The answer must consist solely of the lines from the line with "Review the places" to the final line of the data below, reproduced exactly, pictures omitted.

--- MATERIAL PROVIDED Enclosed Below ---

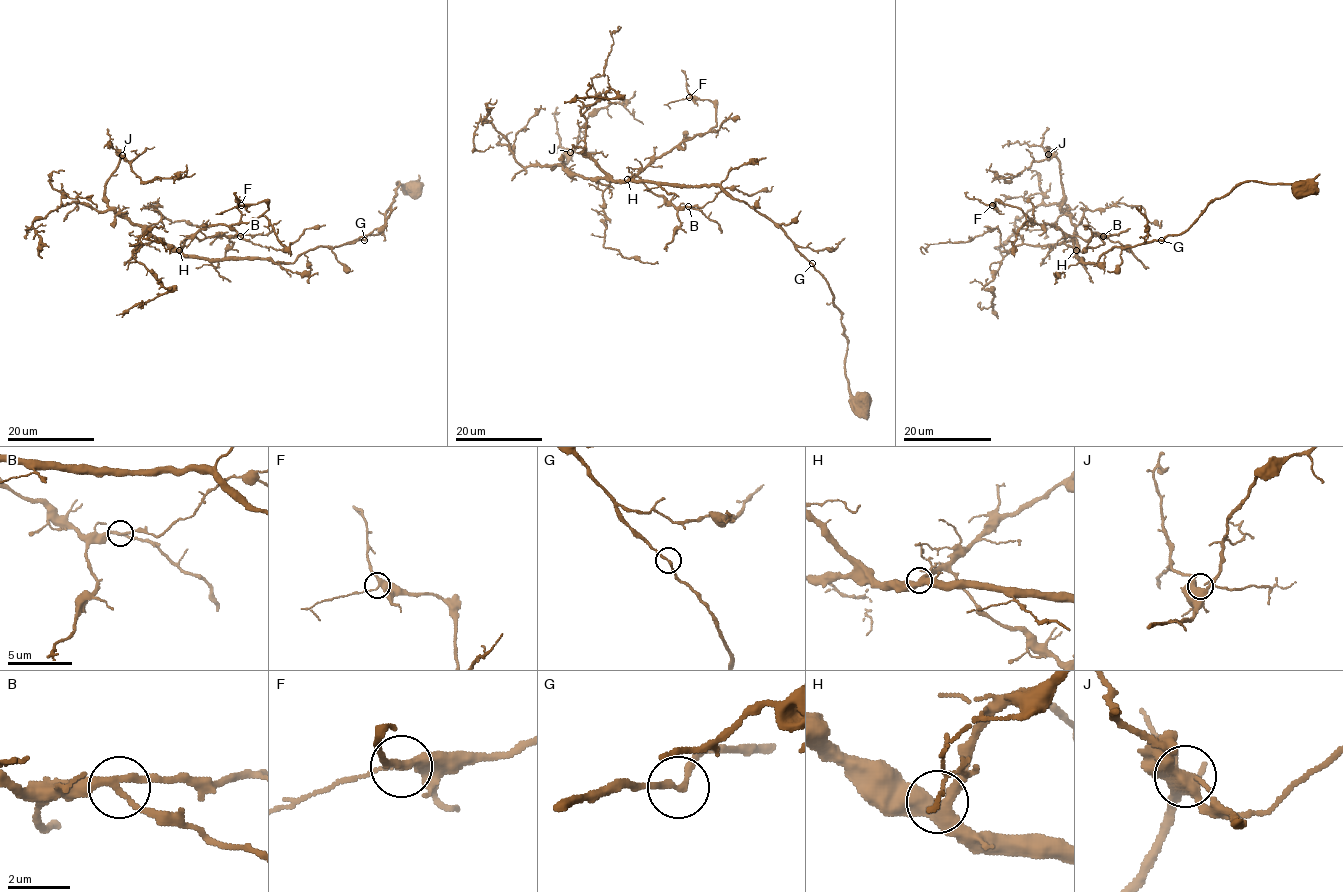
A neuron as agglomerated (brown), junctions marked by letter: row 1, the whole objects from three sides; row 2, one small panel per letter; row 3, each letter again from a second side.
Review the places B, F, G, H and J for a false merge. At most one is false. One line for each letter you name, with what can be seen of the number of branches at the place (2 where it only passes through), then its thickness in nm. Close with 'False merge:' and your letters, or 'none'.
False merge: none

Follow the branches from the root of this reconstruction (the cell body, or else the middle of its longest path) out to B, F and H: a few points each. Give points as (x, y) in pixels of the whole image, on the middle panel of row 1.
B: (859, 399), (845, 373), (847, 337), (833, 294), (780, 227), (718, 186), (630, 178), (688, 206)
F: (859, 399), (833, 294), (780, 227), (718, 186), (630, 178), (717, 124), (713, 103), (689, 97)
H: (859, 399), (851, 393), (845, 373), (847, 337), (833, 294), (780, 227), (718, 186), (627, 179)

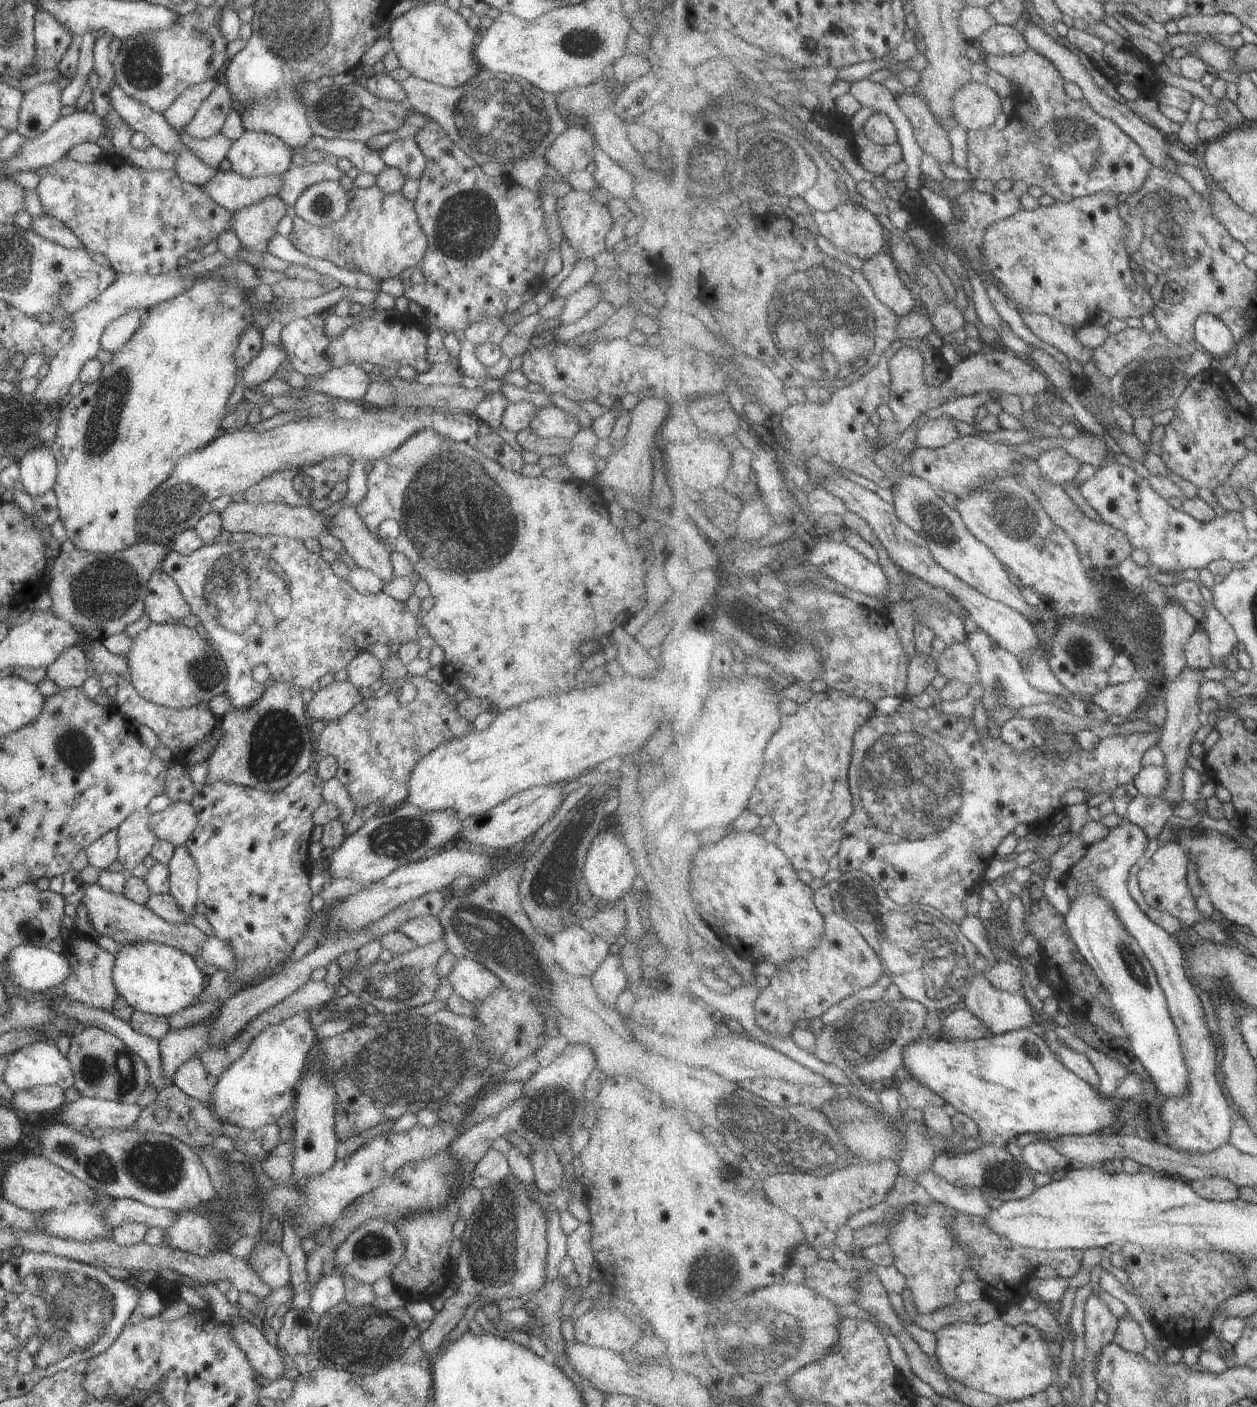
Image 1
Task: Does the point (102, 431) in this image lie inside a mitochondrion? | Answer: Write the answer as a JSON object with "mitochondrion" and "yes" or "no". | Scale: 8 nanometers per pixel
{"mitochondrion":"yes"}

--- End of Enclosed MATERIAL PROVIDED ---

▶ **FINAL ANSWER**:
Review the places B, F, G, H and J for a false merge. At most one is false. One line for each letter you name, with what can be seen of the number of branches at the place (2 where it only passes through), then its thickness in nm. Close with 'False merge:' and your letters, or 'none'.
False merge: none

Follow the branches from the root of this reconstruction (the cell body, or else the middle of its longest path) out to B, F and H: a few points each. Give points as (x, y) in pixels of the whole image, on the middle panel of row 1.
B: (859, 399), (845, 373), (847, 337), (833, 294), (780, 227), (718, 186), (630, 178), (688, 206)
F: (859, 399), (833, 294), (780, 227), (718, 186), (630, 178), (717, 124), (713, 103), (689, 97)
H: (859, 399), (851, 393), (845, 373), (847, 337), (833, 294), (780, 227), (718, 186), (627, 179)

Image 1
Task: Does the point (102, 431) in this image lie inside a mitochondrion? | Answer: Write the answer as a JSON object with "mitochondrion" and "yes" or "no". | Scale: 8 nanometers per pixel
{"mitochondrion":"yes"}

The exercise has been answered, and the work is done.